Start of SOURCE DATA
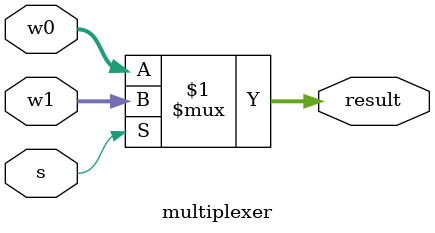
<source format=v>
`default_nettype none
`timescale 1ns/1ns

module multiplexer(w0 , w1 , s , result);
    input [63:0] w0;
    input [63:0] w1;
    input s;
    output [63:0] result;

    assign result = s ? w1 : w0;
endmodule 
</source>
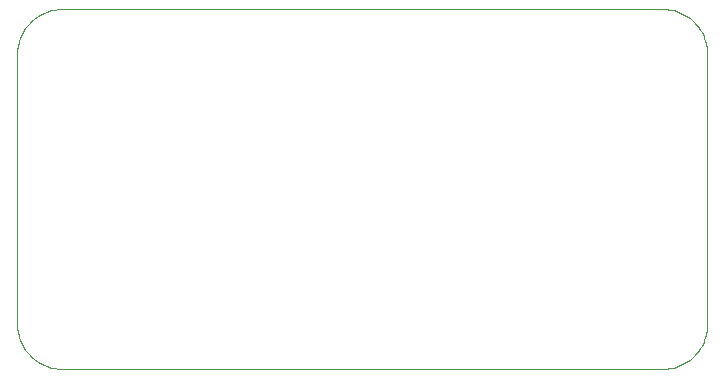
<source format=gko>
G75*
G70*
%OFA0B0*%
%FSLAX24Y24*%
%IPPOS*%
%LPD*%
%AMOC8*
5,1,8,0,0,1.08239X$1,22.5*
%
%ADD10C,0.0000*%
D10*
X002180Y000680D02*
X022180Y000680D01*
X022256Y000682D01*
X022332Y000688D01*
X022407Y000697D01*
X022482Y000711D01*
X022556Y000728D01*
X022629Y000749D01*
X022701Y000773D01*
X022772Y000802D01*
X022841Y000833D01*
X022908Y000868D01*
X022973Y000907D01*
X023037Y000949D01*
X023098Y000994D01*
X023157Y001042D01*
X023213Y001093D01*
X023267Y001147D01*
X023318Y001203D01*
X023366Y001262D01*
X023411Y001323D01*
X023453Y001387D01*
X023492Y001452D01*
X023527Y001519D01*
X023558Y001588D01*
X023587Y001659D01*
X023611Y001731D01*
X023632Y001804D01*
X023649Y001878D01*
X023663Y001953D01*
X023672Y002028D01*
X023678Y002104D01*
X023680Y002180D01*
X023680Y011180D01*
X023678Y011256D01*
X023672Y011332D01*
X023663Y011407D01*
X023649Y011482D01*
X023632Y011556D01*
X023611Y011629D01*
X023587Y011701D01*
X023558Y011772D01*
X023527Y011841D01*
X023492Y011908D01*
X023453Y011973D01*
X023411Y012037D01*
X023366Y012098D01*
X023318Y012157D01*
X023267Y012213D01*
X023213Y012267D01*
X023157Y012318D01*
X023098Y012366D01*
X023037Y012411D01*
X022973Y012453D01*
X022908Y012492D01*
X022841Y012527D01*
X022772Y012558D01*
X022701Y012587D01*
X022629Y012611D01*
X022556Y012632D01*
X022482Y012649D01*
X022407Y012663D01*
X022332Y012672D01*
X022256Y012678D01*
X022180Y012680D01*
X002180Y012680D01*
X002104Y012678D01*
X002028Y012672D01*
X001953Y012663D01*
X001878Y012649D01*
X001804Y012632D01*
X001731Y012611D01*
X001659Y012587D01*
X001588Y012558D01*
X001519Y012527D01*
X001452Y012492D01*
X001387Y012453D01*
X001323Y012411D01*
X001262Y012366D01*
X001203Y012318D01*
X001147Y012267D01*
X001093Y012213D01*
X001042Y012157D01*
X000994Y012098D01*
X000949Y012037D01*
X000907Y011973D01*
X000868Y011908D01*
X000833Y011841D01*
X000802Y011772D01*
X000773Y011701D01*
X000749Y011629D01*
X000728Y011556D01*
X000711Y011482D01*
X000697Y011407D01*
X000688Y011332D01*
X000682Y011256D01*
X000680Y011180D01*
X000680Y002180D01*
X000682Y002104D01*
X000688Y002028D01*
X000697Y001953D01*
X000711Y001878D01*
X000728Y001804D01*
X000749Y001731D01*
X000773Y001659D01*
X000802Y001588D01*
X000833Y001519D01*
X000868Y001452D01*
X000907Y001387D01*
X000949Y001323D01*
X000994Y001262D01*
X001042Y001203D01*
X001093Y001147D01*
X001147Y001093D01*
X001203Y001042D01*
X001262Y000994D01*
X001323Y000949D01*
X001387Y000907D01*
X001452Y000868D01*
X001519Y000833D01*
X001588Y000802D01*
X001659Y000773D01*
X001731Y000749D01*
X001804Y000728D01*
X001878Y000711D01*
X001953Y000697D01*
X002028Y000688D01*
X002104Y000682D01*
X002180Y000680D01*
M02*

</source>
End of SOURCE DATA
Print out the material word for word, omitting the pictures.

## OUTPUT BELOW
<source format=v>
`default_nettype none
`timescale 1ns/1ns

module multiplexer(w0 , w1 , s , result);
    input [63:0] w0;
    input [63:0] w1;
    input s;
    output [63:0] result;

    assign result = s ? w1 : w0;
endmodule 
</source>
<source format=gko>
G75*
G70*
%OFA0B0*%
%FSLAX24Y24*%
%IPPOS*%
%LPD*%
%AMOC8*
5,1,8,0,0,1.08239X$1,22.5*
%
%ADD10C,0.0000*%
D10*
X002180Y000680D02*
X022180Y000680D01*
X022256Y000682D01*
X022332Y000688D01*
X022407Y000697D01*
X022482Y000711D01*
X022556Y000728D01*
X022629Y000749D01*
X022701Y000773D01*
X022772Y000802D01*
X022841Y000833D01*
X022908Y000868D01*
X022973Y000907D01*
X023037Y000949D01*
X023098Y000994D01*
X023157Y001042D01*
X023213Y001093D01*
X023267Y001147D01*
X023318Y001203D01*
X023366Y001262D01*
X023411Y001323D01*
X023453Y001387D01*
X023492Y001452D01*
X023527Y001519D01*
X023558Y001588D01*
X023587Y001659D01*
X023611Y001731D01*
X023632Y001804D01*
X023649Y001878D01*
X023663Y001953D01*
X023672Y002028D01*
X023678Y002104D01*
X023680Y002180D01*
X023680Y011180D01*
X023678Y011256D01*
X023672Y011332D01*
X023663Y011407D01*
X023649Y011482D01*
X023632Y011556D01*
X023611Y011629D01*
X023587Y011701D01*
X023558Y011772D01*
X023527Y011841D01*
X023492Y011908D01*
X023453Y011973D01*
X023411Y012037D01*
X023366Y012098D01*
X023318Y012157D01*
X023267Y012213D01*
X023213Y012267D01*
X023157Y012318D01*
X023098Y012366D01*
X023037Y012411D01*
X022973Y012453D01*
X022908Y012492D01*
X022841Y012527D01*
X022772Y012558D01*
X022701Y012587D01*
X022629Y012611D01*
X022556Y012632D01*
X022482Y012649D01*
X022407Y012663D01*
X022332Y012672D01*
X022256Y012678D01*
X022180Y012680D01*
X002180Y012680D01*
X002104Y012678D01*
X002028Y012672D01*
X001953Y012663D01*
X001878Y012649D01*
X001804Y012632D01*
X001731Y012611D01*
X001659Y012587D01*
X001588Y012558D01*
X001519Y012527D01*
X001452Y012492D01*
X001387Y012453D01*
X001323Y012411D01*
X001262Y012366D01*
X001203Y012318D01*
X001147Y012267D01*
X001093Y012213D01*
X001042Y012157D01*
X000994Y012098D01*
X000949Y012037D01*
X000907Y011973D01*
X000868Y011908D01*
X000833Y011841D01*
X000802Y011772D01*
X000773Y011701D01*
X000749Y011629D01*
X000728Y011556D01*
X000711Y011482D01*
X000697Y011407D01*
X000688Y011332D01*
X000682Y011256D01*
X000680Y011180D01*
X000680Y002180D01*
X000682Y002104D01*
X000688Y002028D01*
X000697Y001953D01*
X000711Y001878D01*
X000728Y001804D01*
X000749Y001731D01*
X000773Y001659D01*
X000802Y001588D01*
X000833Y001519D01*
X000868Y001452D01*
X000907Y001387D01*
X000949Y001323D01*
X000994Y001262D01*
X001042Y001203D01*
X001093Y001147D01*
X001147Y001093D01*
X001203Y001042D01*
X001262Y000994D01*
X001323Y000949D01*
X001387Y000907D01*
X001452Y000868D01*
X001519Y000833D01*
X001588Y000802D01*
X001659Y000773D01*
X001731Y000749D01*
X001804Y000728D01*
X001878Y000711D01*
X001953Y000697D01*
X002028Y000688D01*
X002104Y000682D01*
X002180Y000680D01*
M02*

</source>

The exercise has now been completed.